* **Dataset extract**
+++

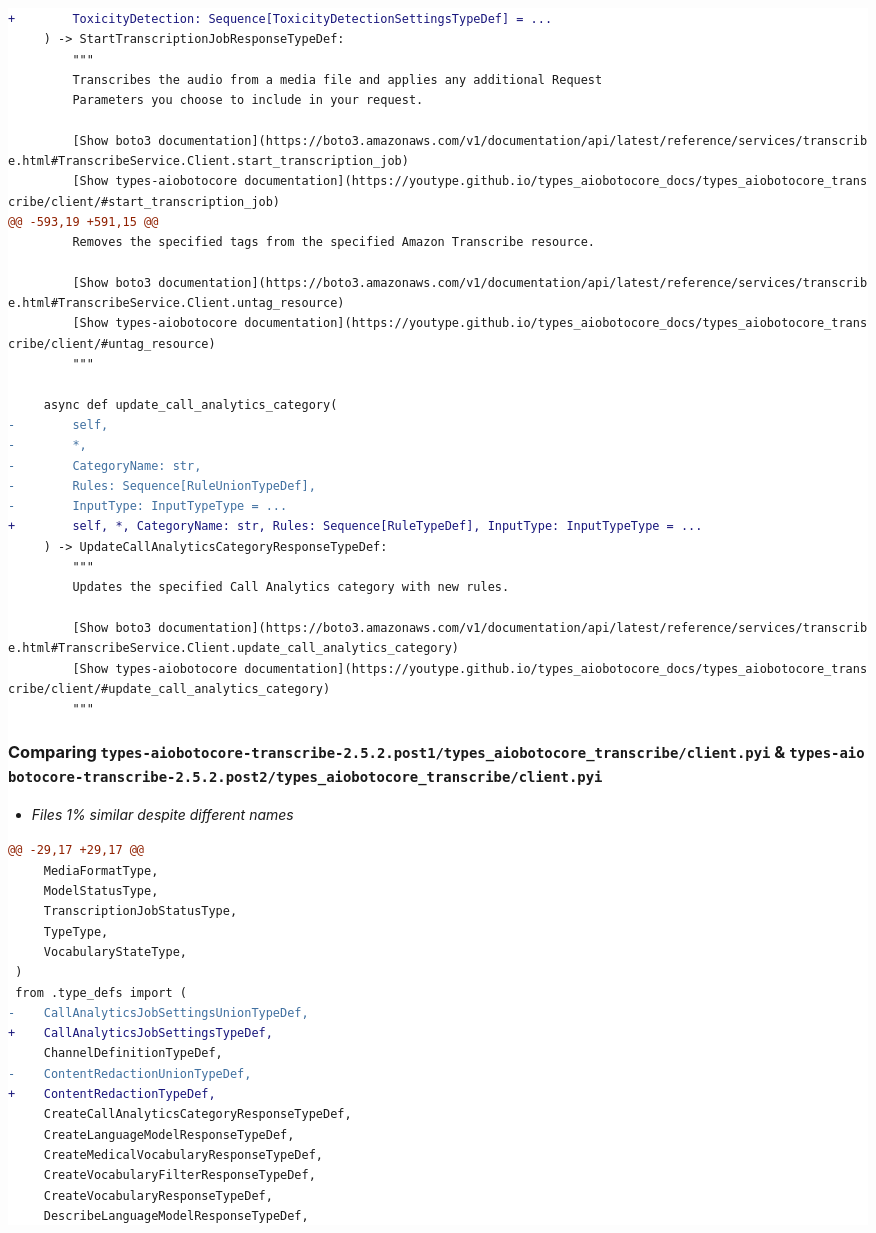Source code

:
 ```diff
+        ToxicityDetection: Sequence[ToxicityDetectionSettingsTypeDef] = ...
     ) -> StartTranscriptionJobResponseTypeDef:
         """
         Transcribes the audio from a media file and applies any additional Request
         Parameters you choose to include in your request.
 
         [Show boto3 documentation](https://boto3.amazonaws.com/v1/documentation/api/latest/reference/services/transcribe.html#TranscribeService.Client.start_transcription_job)
         [Show types-aiobotocore documentation](https://youtype.github.io/types_aiobotocore_docs/types_aiobotocore_transcribe/client/#start_transcription_job)
@@ -593,19 +591,15 @@
         Removes the specified tags from the specified Amazon Transcribe resource.
 
         [Show boto3 documentation](https://boto3.amazonaws.com/v1/documentation/api/latest/reference/services/transcribe.html#TranscribeService.Client.untag_resource)
         [Show types-aiobotocore documentation](https://youtype.github.io/types_aiobotocore_docs/types_aiobotocore_transcribe/client/#untag_resource)
         """
 
     async def update_call_analytics_category(
-        self,
-        *,
-        CategoryName: str,
-        Rules: Sequence[RuleUnionTypeDef],
-        InputType: InputTypeType = ...
+        self, *, CategoryName: str, Rules: Sequence[RuleTypeDef], InputType: InputTypeType = ...
     ) -> UpdateCallAnalyticsCategoryResponseTypeDef:
         """
         Updates the specified Call Analytics category with new rules.
 
         [Show boto3 documentation](https://boto3.amazonaws.com/v1/documentation/api/latest/reference/services/transcribe.html#TranscribeService.Client.update_call_analytics_category)
         [Show types-aiobotocore documentation](https://youtype.github.io/types_aiobotocore_docs/types_aiobotocore_transcribe/client/#update_call_analytics_category)
         """
```

### Comparing `types-aiobotocore-transcribe-2.5.2.post1/types_aiobotocore_transcribe/client.pyi` & `types-aiobotocore-transcribe-2.5.2.post2/types_aiobotocore_transcribe/client.pyi`

 * *Files 1% similar despite different names*

```diff
@@ -29,17 +29,17 @@
     MediaFormatType,
     ModelStatusType,
     TranscriptionJobStatusType,
     TypeType,
     VocabularyStateType,
 )
 from .type_defs import (
-    CallAnalyticsJobSettingsUnionTypeDef,
+    CallAnalyticsJobSettingsTypeDef,
     ChannelDefinitionTypeDef,
-    ContentRedactionUnionTypeDef,
+    ContentRedactionTypeDef,
     CreateCallAnalyticsCategoryResponseTypeDef,
     CreateLanguageModelResponseTypeDef,
     CreateMedicalVocabularyResponseTypeDef,
     CreateVocabularyFilterResponseTypeDef,
     CreateVocabularyResponseTypeDef,
     DescribeLanguageModelResponseTypeDef,
```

+++

* **Your instructions**
Among the records above, which lines hold the word "specified"? Copy each one.

* **Written response**
         Removes the specified tags from the specified Amazon Transcribe resource.
         Updates the specified Call Analytics category with new rules.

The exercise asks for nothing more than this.